I am likely going to tutor a course in linear algebra in the coming semester, so I am brushing up on my concepts right now, which are a little rusty as I last touched linear algebra more than three years ago.
I was practicing a question on diagonalization and was stuck halfway.
I would like to find the eigenvectors of $$A = \begin{bmatrix} -2 & 6 \\ -2 & 5 \end{bmatrix}.$$
I start by finding the eigenvalues of $A$, which are $\lambda = 1$ and $\lambda = 2$.
Next, I find the eigenvector associated with each of the eigenvalues, which I recall to be the solutions to the nullspace of $(\lambda I - A)$.
Now, I let $\lambda = 1$ and obtain $$\begin{bmatrix} 3 & 6 \\ -2 & -4 \end{bmatrix},$$ which solve to give $$\begin{pmatrix} -2 \\ 1 \end{pmatrix}.$$ However, the eigenvector associated with $\lambda = 1$ is, instead, $$\begin{pmatrix} 2 \\ 1 \end{pmatrix}.$$
I realised that the solution solved for the nullspace of $(A - \lambda I)$, whereas I solved for the nullspace of $(\lambda I - A)$. As far as I recall, in terms of finding eigenvalues and eigenvectors, it does not matter whether I use $(\lambda I - A)$ or $(A - \lambda I)$.
Where have I gone wrong?
Any intuitive explanations or suggestions will be greatly appreciated :)
Edit
As it turns out, my concepts have not failed me but I was just a little careless in my calculations. Thank you to those who took their time to point out where I have gone wrong!

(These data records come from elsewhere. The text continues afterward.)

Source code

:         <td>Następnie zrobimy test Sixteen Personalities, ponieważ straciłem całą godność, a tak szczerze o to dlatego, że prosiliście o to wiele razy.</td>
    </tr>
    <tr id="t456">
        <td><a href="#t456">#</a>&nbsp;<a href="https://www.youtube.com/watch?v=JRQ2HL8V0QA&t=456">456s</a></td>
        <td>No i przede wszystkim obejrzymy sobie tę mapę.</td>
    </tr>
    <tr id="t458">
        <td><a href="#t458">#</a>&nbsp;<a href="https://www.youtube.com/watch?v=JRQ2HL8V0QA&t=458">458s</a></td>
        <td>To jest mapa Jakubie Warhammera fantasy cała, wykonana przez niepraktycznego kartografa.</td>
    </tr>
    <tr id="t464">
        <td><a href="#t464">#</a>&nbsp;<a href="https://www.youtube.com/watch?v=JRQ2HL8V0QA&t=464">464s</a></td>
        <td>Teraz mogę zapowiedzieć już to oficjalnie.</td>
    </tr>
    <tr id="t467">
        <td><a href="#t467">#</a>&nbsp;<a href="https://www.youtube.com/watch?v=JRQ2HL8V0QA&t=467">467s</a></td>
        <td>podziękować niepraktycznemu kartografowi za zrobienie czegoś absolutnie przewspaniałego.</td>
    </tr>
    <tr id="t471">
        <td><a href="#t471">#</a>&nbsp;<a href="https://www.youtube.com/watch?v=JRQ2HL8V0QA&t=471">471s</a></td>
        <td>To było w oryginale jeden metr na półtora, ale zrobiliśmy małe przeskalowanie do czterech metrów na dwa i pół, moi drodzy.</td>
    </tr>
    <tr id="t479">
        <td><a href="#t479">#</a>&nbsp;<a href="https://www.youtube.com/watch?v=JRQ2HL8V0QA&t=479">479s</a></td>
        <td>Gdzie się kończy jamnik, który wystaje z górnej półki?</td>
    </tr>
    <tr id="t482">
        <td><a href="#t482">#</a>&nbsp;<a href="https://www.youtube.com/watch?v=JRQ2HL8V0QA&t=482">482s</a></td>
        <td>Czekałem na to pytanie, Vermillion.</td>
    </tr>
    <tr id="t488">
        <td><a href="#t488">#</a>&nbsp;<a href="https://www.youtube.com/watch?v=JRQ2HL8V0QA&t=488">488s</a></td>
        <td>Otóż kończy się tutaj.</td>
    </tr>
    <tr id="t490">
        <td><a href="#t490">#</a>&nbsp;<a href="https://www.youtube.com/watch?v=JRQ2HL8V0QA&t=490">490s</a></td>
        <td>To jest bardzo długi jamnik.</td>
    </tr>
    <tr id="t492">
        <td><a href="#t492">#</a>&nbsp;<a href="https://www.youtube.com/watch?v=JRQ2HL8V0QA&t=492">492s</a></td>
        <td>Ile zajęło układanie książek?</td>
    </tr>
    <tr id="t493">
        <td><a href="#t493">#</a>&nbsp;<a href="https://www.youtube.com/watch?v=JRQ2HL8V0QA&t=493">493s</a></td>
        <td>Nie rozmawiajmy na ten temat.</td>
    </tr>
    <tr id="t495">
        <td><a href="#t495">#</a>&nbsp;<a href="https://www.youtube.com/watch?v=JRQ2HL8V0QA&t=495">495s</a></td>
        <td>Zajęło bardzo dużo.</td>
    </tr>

There is no difference, as $A_{\lambda}x=0$ is equivalent to $(-A_{\lambda})x=0$ for any matrix $A_{\lambda}$.
In terms of computation, $A-\lambda I$ is easier as it keeps the off-diagonal elements unchanged, and in theory $\det(\lambda I - A)$ is better as it's always a monic polynomial.
You made the mistake in computing $\lambda I - A$ for $\lambda =1$: You forgot to put a minus sign before the off-diagonal elements.